Retrospective, interventional case series.
Seventy-eight patients with epithelial (n=37), stromal (n=12), or endothelial keratitis (n=29) of unknown origin examined at the Osaka University Medical Hospital.
Clinical examination and tears, corneal scrapings, and aqueous humor specimens were evaluated by real-time PCR for CMV.
Quantification of CMV DNA at the diagnosis of each type of keratitis with unknown origin and monitoring during the therapeutic course for CMV-positive cases.
No cases of epithelial or stromal keratitis had CMV DNA. Seven of 29 corneal endotheliitis cases (24.1%) were positive for CMV. Cytomegalovirus-positive cases of corneal endotheliitis characterized by localized corneal edema and keratic precipitates included 4 patients who had undergone penetrating keratoplasty and were refractory to the treatment for graft rejection and 3 patients with idiopathic endotheliitis. Cytomegalovirus DNA copy numbers were estimated and ranged from 6.3x10(4) to 3.6x10(6)/ml. In all positive cases, the numbers of CMV DNA copies decreased within weeks during treatment with systemic and topical ganciclovir (GCV) combined with a topical steroid. Five eyes (62.5%) had clinical improvement. In cases of endothelial keratitis, diabetes mellitus was significantly higher in patients positive for CMV (71.4%) than in patients negative for CMV (18.2%, P=0.016, chi-square test).

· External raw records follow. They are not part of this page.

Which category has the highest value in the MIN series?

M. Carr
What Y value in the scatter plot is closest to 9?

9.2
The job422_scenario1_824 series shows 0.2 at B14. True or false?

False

A total of 24.1% of cases with corneal edema of unknown origin were CMV positive and should be included in the differential diagnosis of idiopathic corneal endotheliitis or graft edema after penetrating keratoplasty, especially for bullous keratopathy. Real-time PCR for CMV, based on the diagnosis and monitoring of the clinical course, may be useful. Cytomegalovirus corneal endotheliitis requires early appropriate treatment using GCV. Because clinical remission after GCV may depend on the area of normal endothelium, early diagnosis and therapy are important for CMV corneal endotheliitis.

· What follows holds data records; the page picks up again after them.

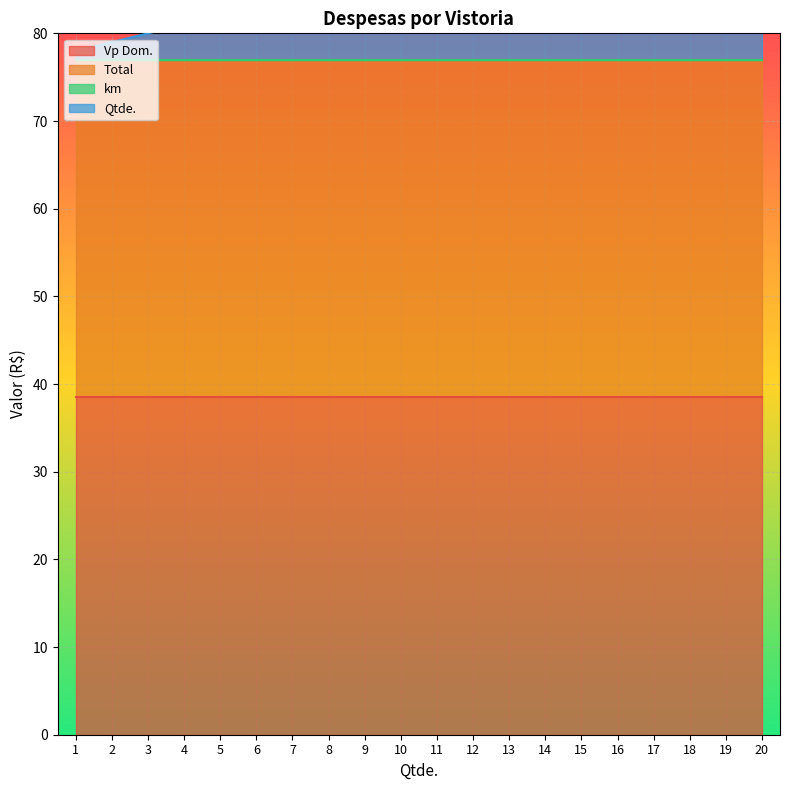

At which category is the sum across all series the highest?

20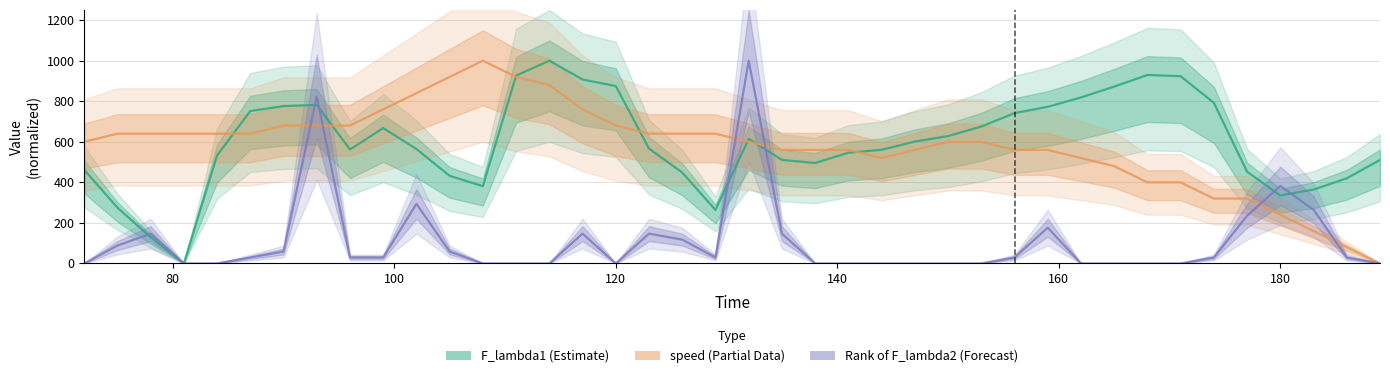

How many series are shown in this chart?

3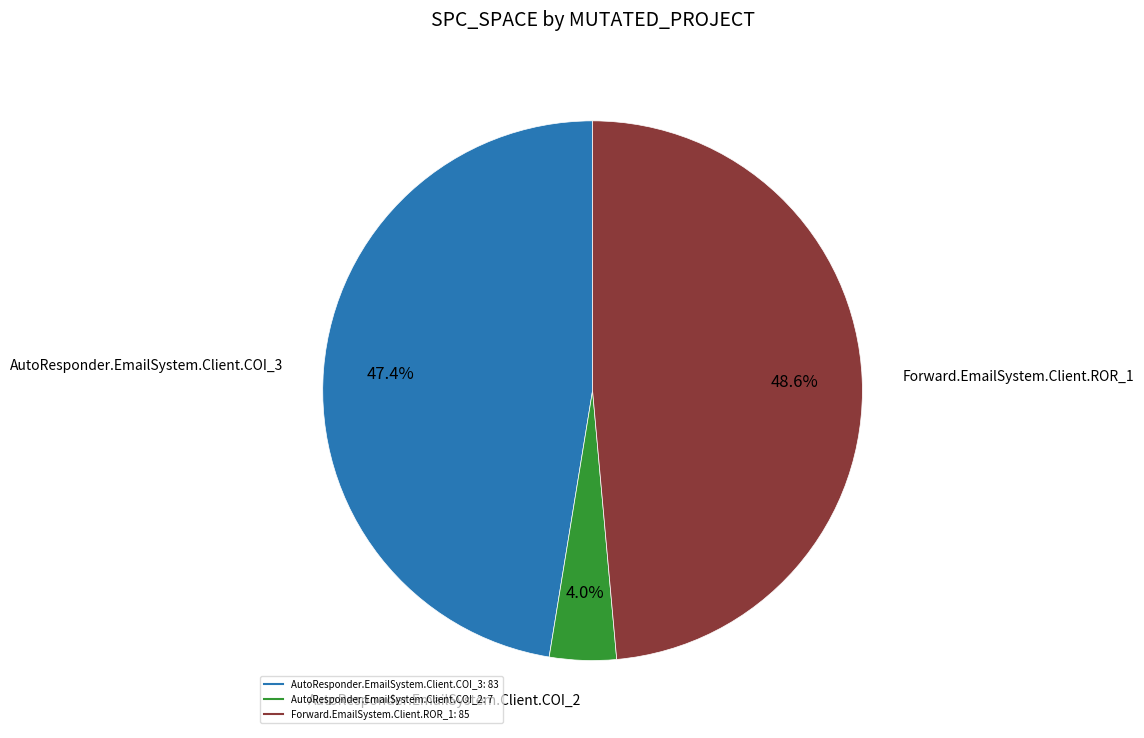

Is the sum of AutoResponder.EmailSystem.Client.COI_2 and Forward.EmailSystem.Client.ROR_1 greater than half?

Yes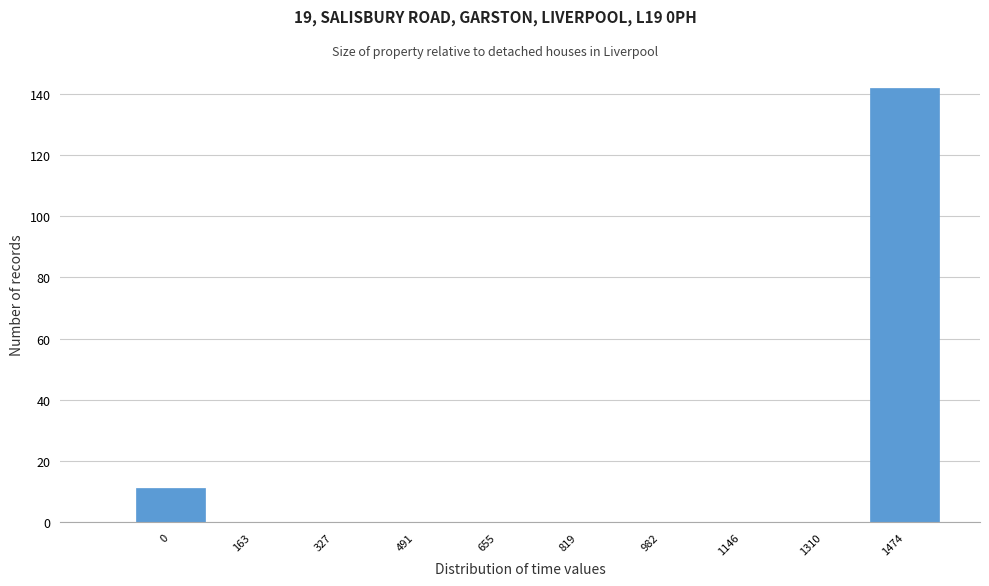

Reading left to right, extract all data points from this chart.

0=11	163=0	327=0	491=0	655=0	819=0	982=0	1146=0	1310=0	1474=142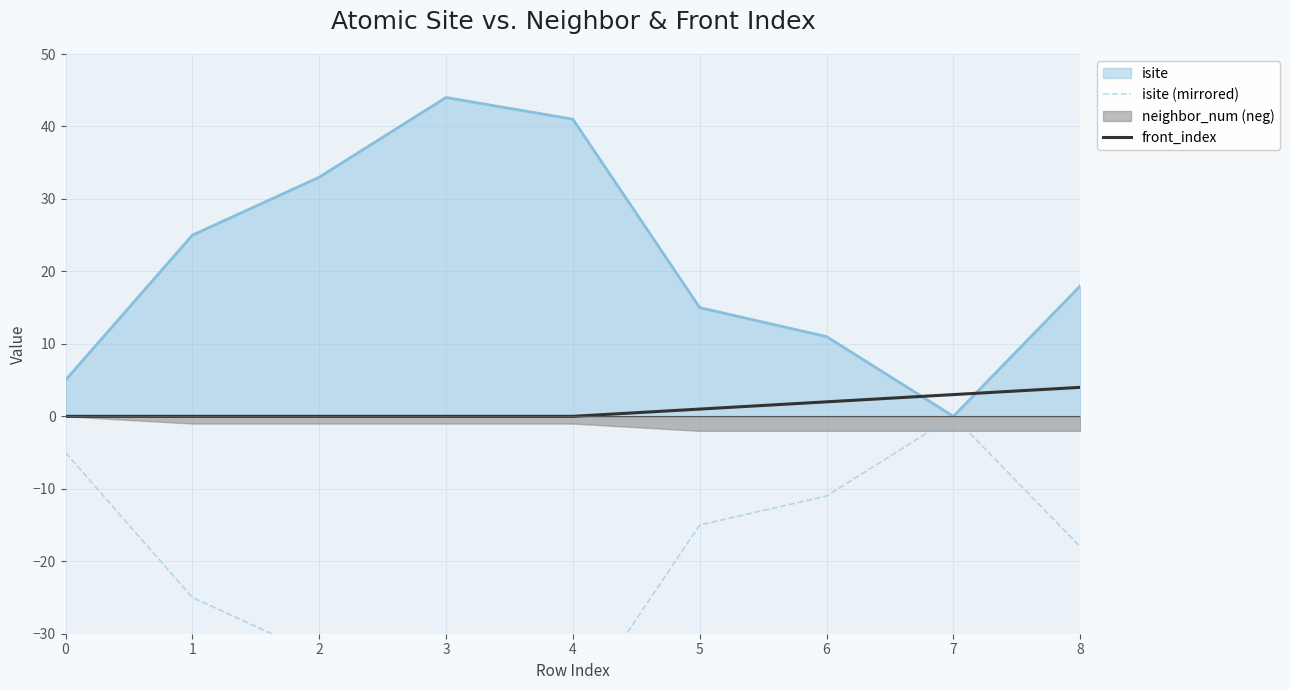

Is the value of front_index at 5 greater than the value of isite at 5?

No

评估聚合酶链反应(PCR)检测为巨细胞病毒(CMV)阳性的角膜刮片和房水样本,并研究其临床表现。
回顾性干预性病例系列研究。
在大阪大学医学医院检查的 78 名原因不明的角膜炎患者,包括上皮性(n=37)、基质性(n=12)或内皮性角膜炎(n=29)。

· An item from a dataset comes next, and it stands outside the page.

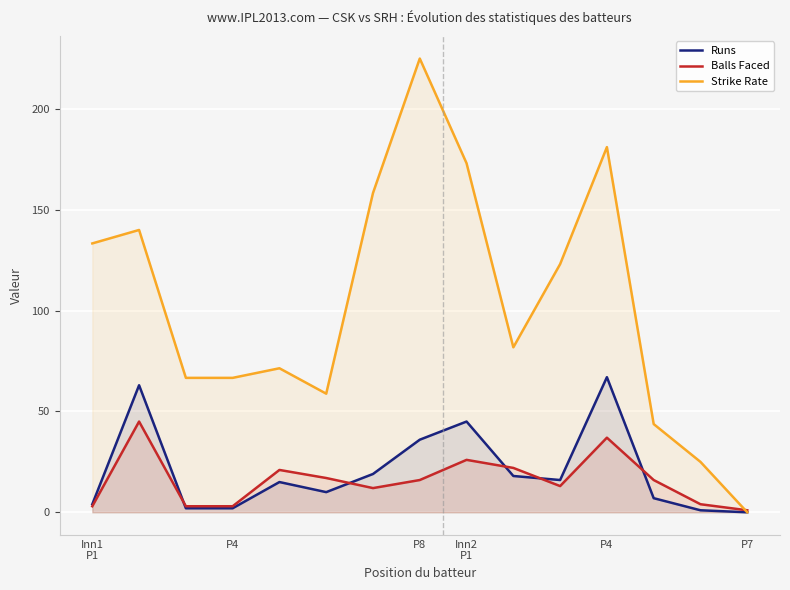

How many lines are shown in the chart?

3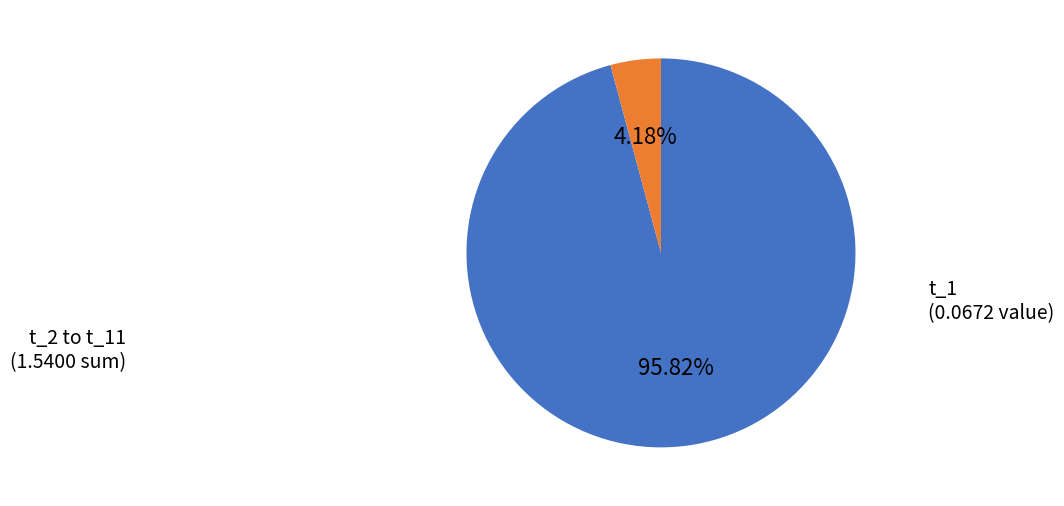

Is there any slice that represents more than half of the pie?

Yes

通过实时 PCR 对 CMV 进行临床检查和泪液、角膜刮片和房水标本检测。
每种类型的原因不明的角膜炎的 CMV DNA 定量诊断和 CMV 阳性病例的治疗过程监测。
无上皮性或基质性角膜炎患者的 CMV DNA。29 例角膜内皮炎中有 7 例(24.1%)CMV 阳性。CMV 阳性的角膜内皮炎表现为局限性角膜水肿和角膜后沉着物,包括 4 例接受穿透性角膜移植且对移植排斥治疗无反应的患者和 3 例特发性内皮炎患者。CMV DNA 拷贝数进行了估计,范围从 6.3x10(4)到 3.6x10(6)/ml。在所有阳性病例中,全身和局部使用更昔洛韦(GCV)联合局部皮质类固醇治疗数周内 CMV DNA 拷贝数均下降。5 只眼(62.5%)有临床改善。在内皮性角膜炎中,CMV 阳性患者的糖尿病患病率明显高于 CMV 阴性患者(71.4%比 18.2%,P=0.016,卡方检验)。
原因不明的角膜水肿病例中,24.1%的病例 CMV 阳性,应纳入特发性角膜内皮炎或穿透性角膜移植后移植水肿的鉴别诊断,特别是大泡性角膜病变。基于诊断和监测临床病程的 CMV 实时 PCR 可能有用。CMV 性角膜内皮炎需要使用 GCV 进行早期适当治疗。由于 GCV 后的临床缓解可能取决于正常内皮细胞的面积,因此对 CMV 性角膜内皮炎进行早期诊断和治疗非常重要。